Jesús tomó consigo a Pedro, Santiago y Juan,
y los condujo a ellos solos a un monte elevado.
Allí se transfiguró en presencia de ellos.
Sus vestiduras se volvieron esplendentes, blanquísimas,
como ningún batanero en el mundo sería capaz de blanquearlas.
Y aparecieron a su vista Elías y Moisés,
y estaban conversando con Jesús.
Pedro dijo a Jesús:
– «Maestro, ¡es lindísimo para nosotros estar aquí!
Hagamos tres carpas, para ti una, para Moisés una y para Elías una.»
Pedro no sabía qué responder (al acontecimiento),
porque estaban fuera de sí por el terror.
Y se formó una nube ensombreciéndolos,
y vino una voz de la nube:
– «Este es mi Hijo predilecto, escúchenlo a Él.»
Súbitamente, mirando a su alrededor, ya no vieron a nadie,
sino a Jesús solo con ellos.
Mientras bajaban del monte,
Jesús les previno de no contar lo que habían visto,
hasta que el Hijo del hombre resucitara de entre los muertos.
Ellos guardaron la cosa para sí, y se preguntaban qué significaría
«resucitar de entre los muertos» (Mc 9, 2-10).

Ejercicio propuesto 1 -
Responde, según el pasaje sobre la Transfiguración:
(a) ¿A quiénes tomó consigo Jesús para subir al monte?
(b) ¿Qué dijo la voz que vino de la nube?
(c) ¿Qué se preguntaban ellos al final?
El pasaje sobre la Transfiguración no guarda relación alguna con los registros.

Material extraído -

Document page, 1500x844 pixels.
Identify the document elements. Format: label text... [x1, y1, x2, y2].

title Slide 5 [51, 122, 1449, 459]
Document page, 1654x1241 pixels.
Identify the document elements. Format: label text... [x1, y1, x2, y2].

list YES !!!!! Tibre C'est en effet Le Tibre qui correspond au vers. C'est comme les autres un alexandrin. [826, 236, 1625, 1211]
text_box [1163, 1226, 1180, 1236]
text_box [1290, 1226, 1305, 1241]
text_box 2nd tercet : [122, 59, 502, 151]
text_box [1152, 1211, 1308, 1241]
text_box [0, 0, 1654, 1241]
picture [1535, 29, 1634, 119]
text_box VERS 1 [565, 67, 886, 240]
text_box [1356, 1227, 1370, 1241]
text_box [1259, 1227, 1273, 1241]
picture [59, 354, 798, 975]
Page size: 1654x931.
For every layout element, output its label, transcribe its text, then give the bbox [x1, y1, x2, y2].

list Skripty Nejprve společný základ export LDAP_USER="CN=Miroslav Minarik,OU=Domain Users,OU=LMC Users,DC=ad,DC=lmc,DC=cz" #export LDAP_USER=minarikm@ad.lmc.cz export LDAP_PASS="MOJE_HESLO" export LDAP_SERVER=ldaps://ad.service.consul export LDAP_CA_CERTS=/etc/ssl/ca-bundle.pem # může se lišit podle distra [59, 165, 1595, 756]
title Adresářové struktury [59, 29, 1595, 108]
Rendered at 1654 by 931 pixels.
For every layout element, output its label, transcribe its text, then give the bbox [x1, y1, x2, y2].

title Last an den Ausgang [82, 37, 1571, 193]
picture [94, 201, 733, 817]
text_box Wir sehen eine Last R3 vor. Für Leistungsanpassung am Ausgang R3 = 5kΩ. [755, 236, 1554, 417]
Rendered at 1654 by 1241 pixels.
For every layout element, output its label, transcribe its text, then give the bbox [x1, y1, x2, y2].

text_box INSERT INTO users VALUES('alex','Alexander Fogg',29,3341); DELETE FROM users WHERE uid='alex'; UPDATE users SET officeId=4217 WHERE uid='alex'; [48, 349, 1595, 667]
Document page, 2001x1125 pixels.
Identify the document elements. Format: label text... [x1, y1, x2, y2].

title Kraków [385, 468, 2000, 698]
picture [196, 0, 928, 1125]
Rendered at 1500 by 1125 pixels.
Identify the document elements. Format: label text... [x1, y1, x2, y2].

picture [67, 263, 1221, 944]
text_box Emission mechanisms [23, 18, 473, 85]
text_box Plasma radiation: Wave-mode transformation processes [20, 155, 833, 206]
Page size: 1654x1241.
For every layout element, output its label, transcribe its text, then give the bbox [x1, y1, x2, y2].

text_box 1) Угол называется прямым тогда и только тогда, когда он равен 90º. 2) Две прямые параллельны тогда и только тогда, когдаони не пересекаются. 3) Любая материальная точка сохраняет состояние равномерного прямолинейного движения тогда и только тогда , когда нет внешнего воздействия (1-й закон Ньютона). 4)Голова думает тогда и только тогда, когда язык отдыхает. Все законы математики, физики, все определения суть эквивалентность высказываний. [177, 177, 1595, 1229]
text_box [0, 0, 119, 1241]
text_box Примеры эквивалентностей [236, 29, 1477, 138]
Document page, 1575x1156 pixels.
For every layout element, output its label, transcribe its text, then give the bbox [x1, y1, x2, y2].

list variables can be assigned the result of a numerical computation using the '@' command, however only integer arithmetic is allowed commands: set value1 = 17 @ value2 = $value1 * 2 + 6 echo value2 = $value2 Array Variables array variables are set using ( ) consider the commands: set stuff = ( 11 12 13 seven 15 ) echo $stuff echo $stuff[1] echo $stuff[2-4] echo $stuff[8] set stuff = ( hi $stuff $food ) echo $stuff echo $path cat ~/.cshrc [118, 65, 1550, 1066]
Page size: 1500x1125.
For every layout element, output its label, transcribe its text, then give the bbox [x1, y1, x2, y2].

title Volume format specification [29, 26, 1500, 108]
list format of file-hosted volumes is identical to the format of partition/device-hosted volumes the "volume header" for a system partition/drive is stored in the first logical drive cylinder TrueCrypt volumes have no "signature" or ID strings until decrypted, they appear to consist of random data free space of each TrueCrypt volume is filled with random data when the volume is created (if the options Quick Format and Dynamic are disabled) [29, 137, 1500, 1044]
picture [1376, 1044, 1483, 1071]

Ejercicio propuesto 2 - Edita los registros a partir de la línea que contiene "Document page, 1654x1241 pixels." y hasta la línea que contiene "picture [59, 354, 798, 975]", ambas incluidas. Sustituye "Identify" por "Locate" sin alterar nada más y reproduce únicamente esas líneas.

Respuesta completa 1 -
(a) A Pedro, Santiago y Juan.
(b) «Este es mi Hijo predilecto, escúchenlo a Él.»
(c) Qué significaría «resucitar de entre los muertos».

Respuesta completa 2 -
Document page, 1654x1241 pixels.
Locate the document elements. Format: label text... [x1, y1, x2, y2].

list YES !!!!! Tibre C'est en effet Le Tibre qui correspond au vers. C'est comme les autres un alexandrin. [826, 236, 1625, 1211]
text_box [1163, 1226, 1180, 1236]
text_box [1290, 1226, 1305, 1241]
text_box 2nd tercet : [122, 59, 502, 151]
text_box [1152, 1211, 1308, 1241]
text_box [0, 0, 1654, 1241]
picture [1535, 29, 1634, 119]
text_box VERS 1 [565, 67, 886, 240]
text_box [1356, 1227, 1370, 1241]
text_box [1259, 1227, 1273, 1241]
picture [59, 354, 798, 975]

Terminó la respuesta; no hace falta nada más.